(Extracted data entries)
··········

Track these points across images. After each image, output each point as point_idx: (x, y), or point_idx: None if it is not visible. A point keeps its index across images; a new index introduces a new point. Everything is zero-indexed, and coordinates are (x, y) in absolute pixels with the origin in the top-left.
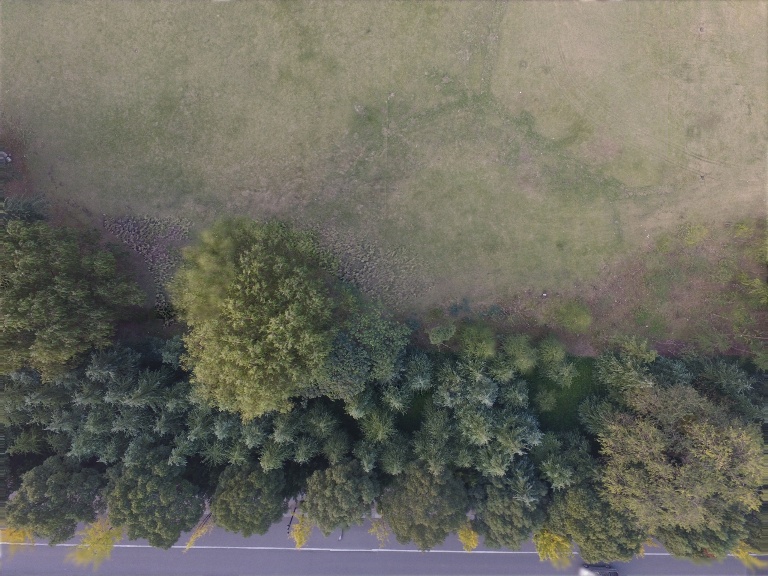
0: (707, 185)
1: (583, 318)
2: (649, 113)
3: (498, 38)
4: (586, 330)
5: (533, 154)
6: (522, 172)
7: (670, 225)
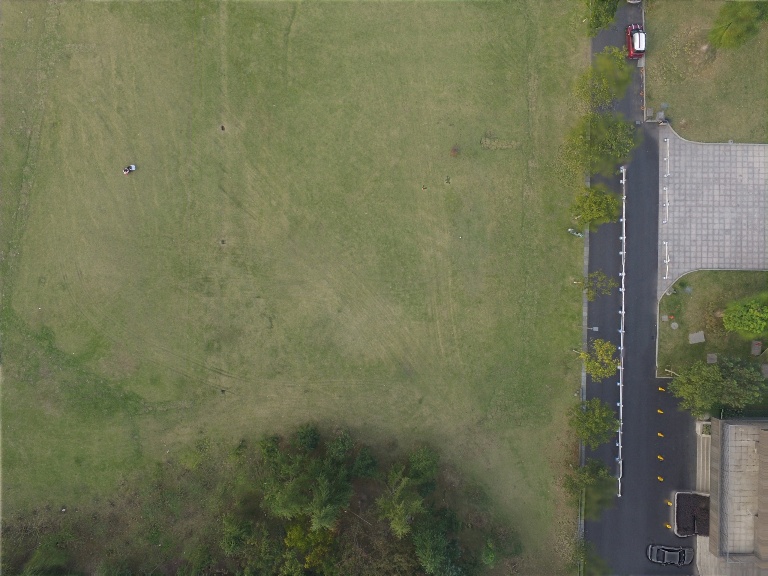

··········

OBJECTIVE
Update the data above by replacing "top-left" with "upper-left" and leaving everything else unchanged. Leave the pictures out of your output.

OUTPUT OF THE EXERCISE
Track these points across images. After each image, output each point as point_idx: (x, y), or point_idx: None if it is not visible. A point keeps its index across images; a new index introduces a new point. Everything is zero-indexed, and coordinates are (x, y) in absolute pixels with the origin in the upper-left.
0: (707, 185)
1: (583, 318)
2: (649, 113)
3: (498, 38)
4: (586, 330)
5: (533, 154)
6: (522, 172)
7: (670, 225)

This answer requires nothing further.